The findings clearly indicate that the proposed QEML-MHRC framework employs ensemble ML approaches, which have numerous advantages over individual ML models. Firstly, it reduces forecast variance by averaging the findings of multiple models. It further mitigates the impact of abnormalities discovered in the single training dataset. The concept is further enhanced by using tenfold cross-validation procedures, automatically eliminating concerns such as overfitting and dataset bias. Secondly, boosting was another ensemble strategy utilized in this study to reduce the number of errors caused by other models. Boosting is a method that works across multiple iterations to reduce bias and variation, resulting in effective and accurate predictions. Moreover, ensembles incorporate models with multiple structures and learning algorithms, allowing the model to be trained and learn all the patterns in the data. For example, stacking is the third techniques applied in the research, which utilizes many models as a base learner. It further connects the output to a meta learner that integrates their predictions to improve overall performance. The use of ensembles also provides an additional advantage by demonstrating the ability to generalize to previously unseen data, which is useful in this situation where the data is complex in nature and the target variable has multiple classes. Model training is strengthened by employing different parameters, reducing the risk of depending on a single, potentially overfitted model.

Conclusion

Maternal health risk identification is critical, particularly in reducing the number of maternal deaths. This study investigated the issue using real-world data acquired from various hospitals with patients during their pregnancy. The dataset includes multi-class attributes for categorizing the level of risk associated with each patient. According to the maternal health exploratory data analysis, the most important variables driving high risk for pregnant women are high blood pressure, low blood pressure, and high blood sugar levels. Furthermore, all variables in the dataset are strongly correlated and have been shown to help predict maternal health risks. To address the challenge of dealing with multi-class attributes, we proposed the QEML-MHRC framework, which made up of various ML models and implemented using four different ensemble techniques. To provide an effective learning environment, we trained the model using ensemble techniques. In terms of class performance, the dataset associated with the “HR” class had the highest accuracy and other metrics, as well as a correct prediction performance of 0.90. GBT with the ensemble stacking approach outperformed and demonstrated outstanding performance for all evaluation measures (0.86) for all classes available in the dataset.

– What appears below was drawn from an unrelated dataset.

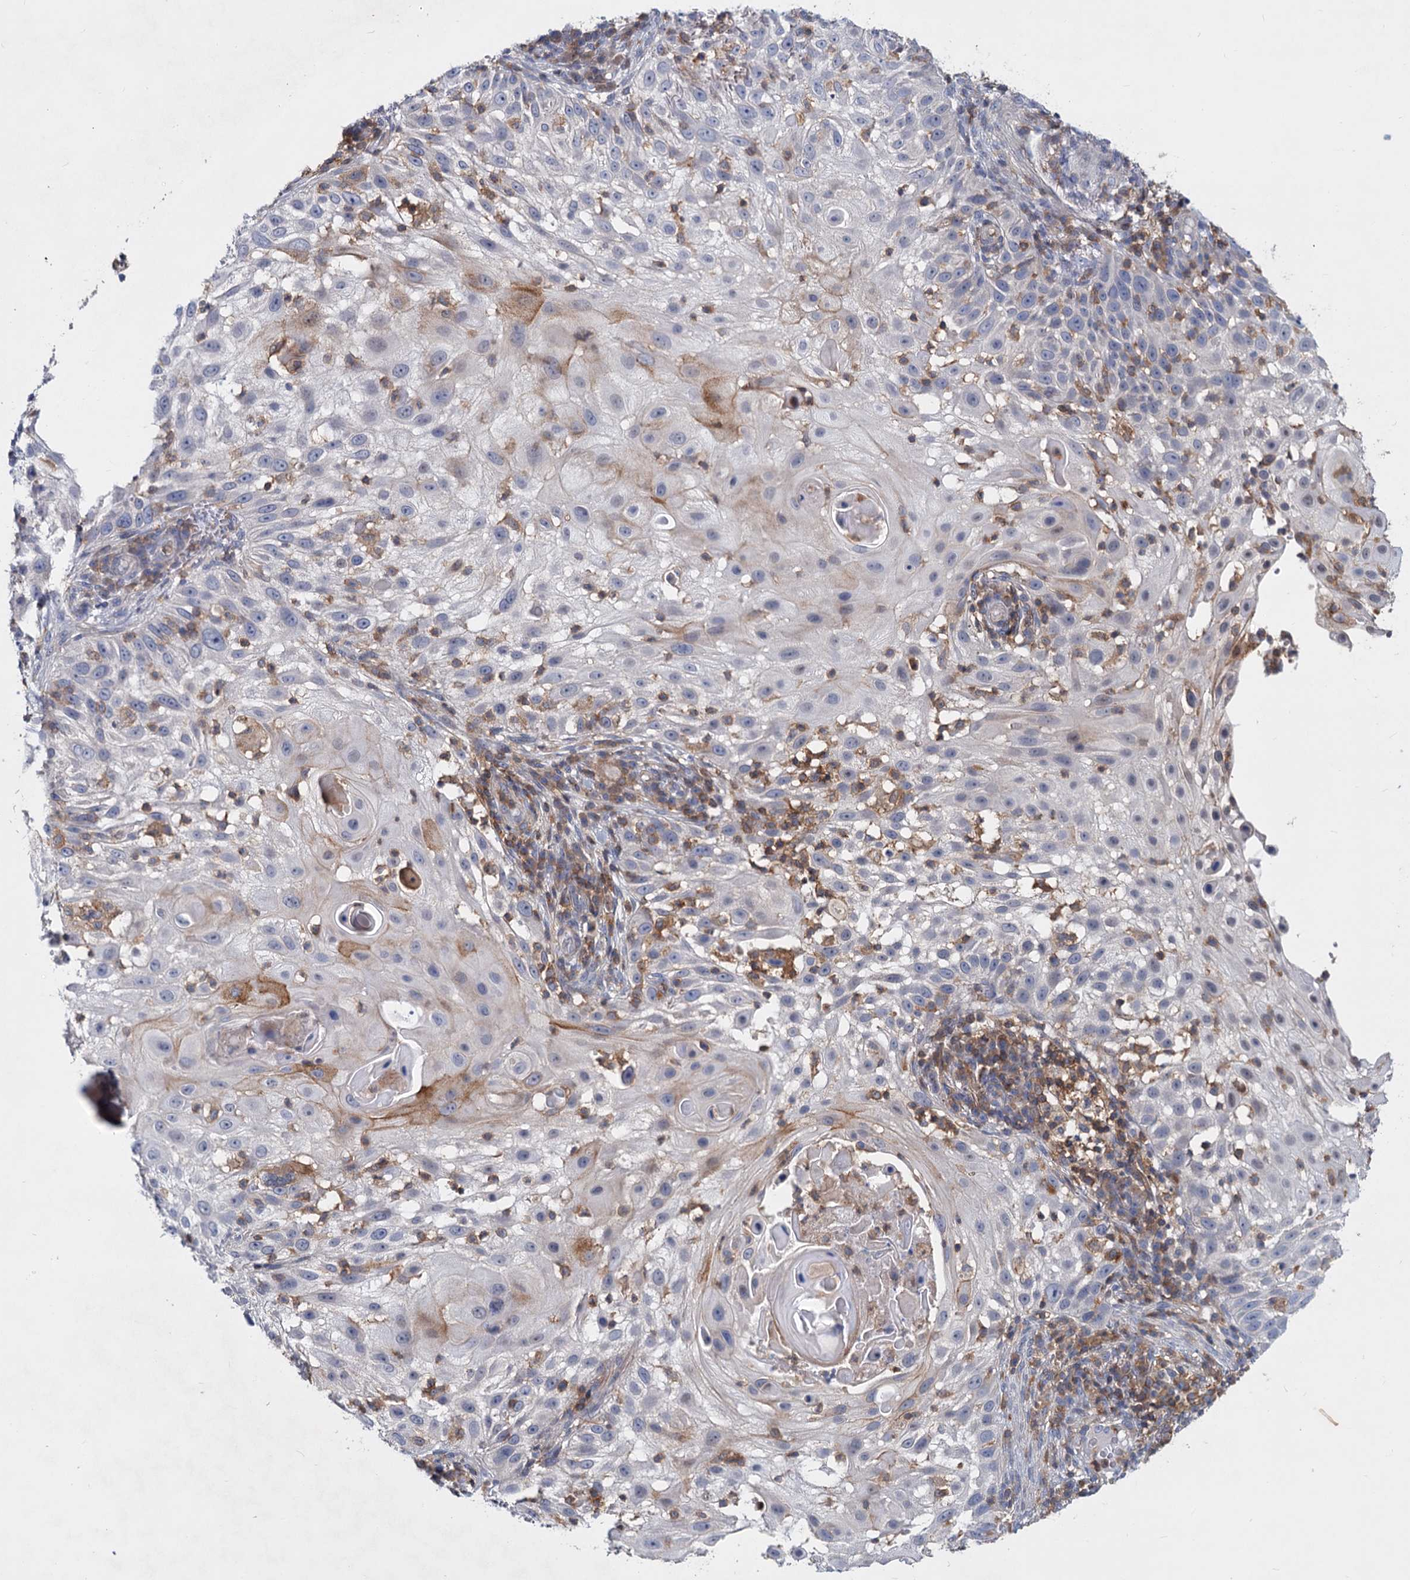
{"staining": {"intensity": "negative", "quantity": "none", "location": "none"}, "tissue": "skin cancer", "cell_type": "Tumor cells", "image_type": "cancer", "snomed": [{"axis": "morphology", "description": "Squamous cell carcinoma, NOS"}, {"axis": "topography", "description": "Skin"}], "caption": "Image shows no significant protein staining in tumor cells of squamous cell carcinoma (skin).", "gene": "LRCH4", "patient": {"sex": "female", "age": 44}}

The study’s findings can help doctors and consultants predict maternal health concerns and reduce maternal death rates. The study provided an innovative approach for dealing with the patients experiencing difficulties throughout pregnancy. The suggested approach has demonstrated exceptional accuracy in predicting the extent of risk engagement utilizing several criteria. The application of advanced predictive modeling approaches assures that the findings are applicable across groups and can address gaps in maternal health outcomes. Authors identifies that the dataset has a limited number of features; however, using a large, diverse dataset that includes additional factors such as demographic and socioeconomic factors can improve the idea presented in this study. Furthermore, collaborating with specialist in other domains (e.g., obstetrics, and public health) can help to improve data dimensions. The authors can enhance the datasets in the future by collaborating with additional medical organizations. Modifications to the dataset could help to improve the performance of the suggested system.